## SUPPLIED RECORDS

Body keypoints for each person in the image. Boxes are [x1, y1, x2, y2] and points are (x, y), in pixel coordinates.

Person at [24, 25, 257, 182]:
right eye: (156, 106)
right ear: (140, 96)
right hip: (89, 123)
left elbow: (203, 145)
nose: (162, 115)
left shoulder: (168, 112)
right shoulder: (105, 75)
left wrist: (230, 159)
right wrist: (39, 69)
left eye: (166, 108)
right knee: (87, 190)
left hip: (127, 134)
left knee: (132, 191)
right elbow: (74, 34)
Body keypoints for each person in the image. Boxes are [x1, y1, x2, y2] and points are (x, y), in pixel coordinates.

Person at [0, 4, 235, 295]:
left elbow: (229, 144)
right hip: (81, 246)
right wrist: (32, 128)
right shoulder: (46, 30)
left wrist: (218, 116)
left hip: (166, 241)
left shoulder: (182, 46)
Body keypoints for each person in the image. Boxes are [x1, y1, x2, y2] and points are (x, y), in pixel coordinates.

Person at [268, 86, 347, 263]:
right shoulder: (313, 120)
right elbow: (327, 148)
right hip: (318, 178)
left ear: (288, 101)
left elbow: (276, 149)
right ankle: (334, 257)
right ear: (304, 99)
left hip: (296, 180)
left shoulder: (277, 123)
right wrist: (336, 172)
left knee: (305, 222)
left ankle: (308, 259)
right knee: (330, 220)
--
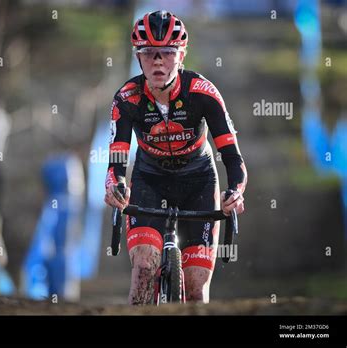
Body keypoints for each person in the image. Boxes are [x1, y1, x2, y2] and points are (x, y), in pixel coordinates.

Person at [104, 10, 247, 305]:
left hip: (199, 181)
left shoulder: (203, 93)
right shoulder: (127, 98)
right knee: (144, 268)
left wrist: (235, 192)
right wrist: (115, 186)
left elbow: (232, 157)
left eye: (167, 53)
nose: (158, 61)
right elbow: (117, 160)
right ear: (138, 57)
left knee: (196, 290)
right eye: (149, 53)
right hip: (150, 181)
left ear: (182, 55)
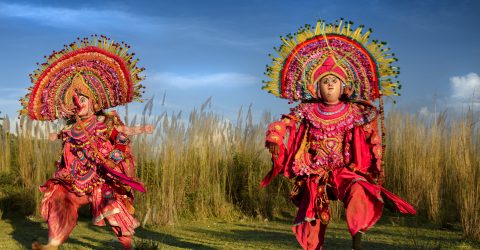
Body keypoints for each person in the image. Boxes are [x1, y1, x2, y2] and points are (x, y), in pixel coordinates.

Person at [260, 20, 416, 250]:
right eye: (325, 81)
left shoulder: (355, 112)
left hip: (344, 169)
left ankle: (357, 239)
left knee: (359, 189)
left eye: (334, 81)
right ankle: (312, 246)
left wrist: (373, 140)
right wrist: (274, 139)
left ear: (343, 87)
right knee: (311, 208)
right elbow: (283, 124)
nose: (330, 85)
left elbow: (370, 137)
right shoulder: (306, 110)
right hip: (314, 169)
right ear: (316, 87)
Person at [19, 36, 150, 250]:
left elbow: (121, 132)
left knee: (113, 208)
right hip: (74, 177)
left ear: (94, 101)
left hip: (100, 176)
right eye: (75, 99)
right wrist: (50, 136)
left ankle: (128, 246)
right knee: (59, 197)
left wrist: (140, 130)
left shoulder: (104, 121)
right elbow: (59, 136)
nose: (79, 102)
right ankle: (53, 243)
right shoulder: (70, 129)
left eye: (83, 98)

## WHAT YOU NEED TO DO
In the entries above, the lines between the one holding "right eye: (75, 99)" and the one holding "left eye: (83, 98)", inclusive, are to be printed exactly as written, and those alone.

## WRITTEN ANSWER
right eye: (75, 99)
right wrist: (50, 136)
left ankle: (128, 246)
right knee: (59, 197)
left wrist: (140, 130)
left shoulder: (104, 121)
right elbow: (59, 136)
nose: (79, 102)
right ankle: (53, 243)
right shoulder: (70, 129)
left eye: (83, 98)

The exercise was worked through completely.